日本人再考日高見国

縄文時代の遺跡

 縄文時代の遺跡が東北地方で最近、次々と発掘されていることはすでに話しましたが、その代表的なものが三内丸山遺跡です。でも、実はもっとたくさん発掘されている場所があります。神戸大学名誉教授の枝村先生らが作成した図がよく引用されているので、私も拝借してきました。オレンジ、赤、そして青色になるにつれて、多くの遺跡が発掘されています。あいにく、北海道はデータがありません。全国に、満遍なく分布はしているのですが、中でも、関東、特に現在の千葉県の東京湾岸にたくさん分布していることがわかります。ただ一つ考慮すべきは、人口が多ければ、それだけ建造物をたくさん造ります。その際に発掘調査が義務づけられていますから、東京近郊で、発掘数が多くなるのは必然です。それにしても、まったく分布していないレベルからすれば、結構な数の縄文遺跡があったことがわかります。青森や宮城にも多く分布しています。それらの間には人が長年掛けて移動した場所と思われるところにも点在しています。東京以西にもそれなりに分布しており、長野、静岡、愛知、北陸、近畿、山陰、そして九州にも分布しています。ただ、瀬戸内沿岸や四国、紀伊半島にはほとんど分布していません。

 もう一つ、長者ケ原考古館資料とされる、ヒスイが出土した遺跡の分布もよく引用されているので、同じく拝借しました。あいにく、原本は見つかりませんでした。ヒスイが三内丸山遺跡から発掘されたことは、以前書きました。日本でヒスイが取れるのは、糸魚川沿いだけだといわれていますので、三内丸山と糸魚川近辺とは交流があったことがうかがえます。それも海路を通じて交流があったのでしょう。他にも、縄文遺跡が多く見つかった東京湾周辺でも出土しています。ヒスイからは勾玉を作り、首飾りや祭祀に使われていたといわれています。このことから、ヒスイの勾玉は縄文文化を代表する出土品になります。興味深いのは、天皇が代々引き継いでいる三種の神器の一つがヒスイの勾玉であることです。

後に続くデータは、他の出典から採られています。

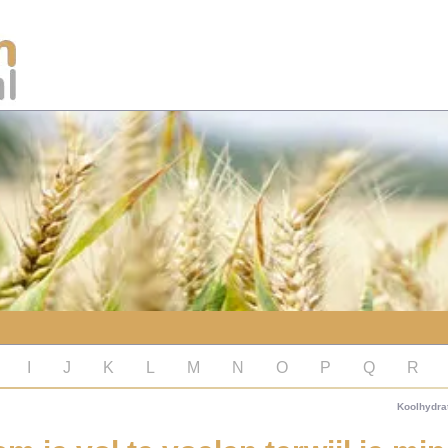
I
J
K
L
M
N
O
P
Q
R
Koolhydra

 一般的には、徳川家康が江戸幕府を開いたことが、関東発展の始まりであると思われています。でも、それよりも2,3千年以上前にたぶん縄文人が普通に生活していたことが想像されます。

 さて、ここからは私の勝手な想像になります。エビデンスはありませんので、念のため。ヒスイはたいへん貴重な鉱石で、そこから穴を開けて作った勾玉も貴重であったことはすぐわかります、その加工には結構な時間が掛ったように想像します。たぶん、黒曜石もしくは鉄器?などを利用したのでしょう。ヒスイやそれから作った勾玉を何の目的で使っていたかは、確固たるエビデンスはありません。でも、天皇が代々受け継ぐ三種の神器のうちの一つが勾玉であることから想像すれば、古代から延々と続く、神道の信仰、いわゆる八百万の神信仰と勾玉は密接に関係していると容易に想像できます。その勾玉が東日本で流通して、そこが縄文遺跡が発掘されたところから発見されているとすれば、縄文人が勾玉を作り、かつ祭祀に使っていたことも十分考えられます。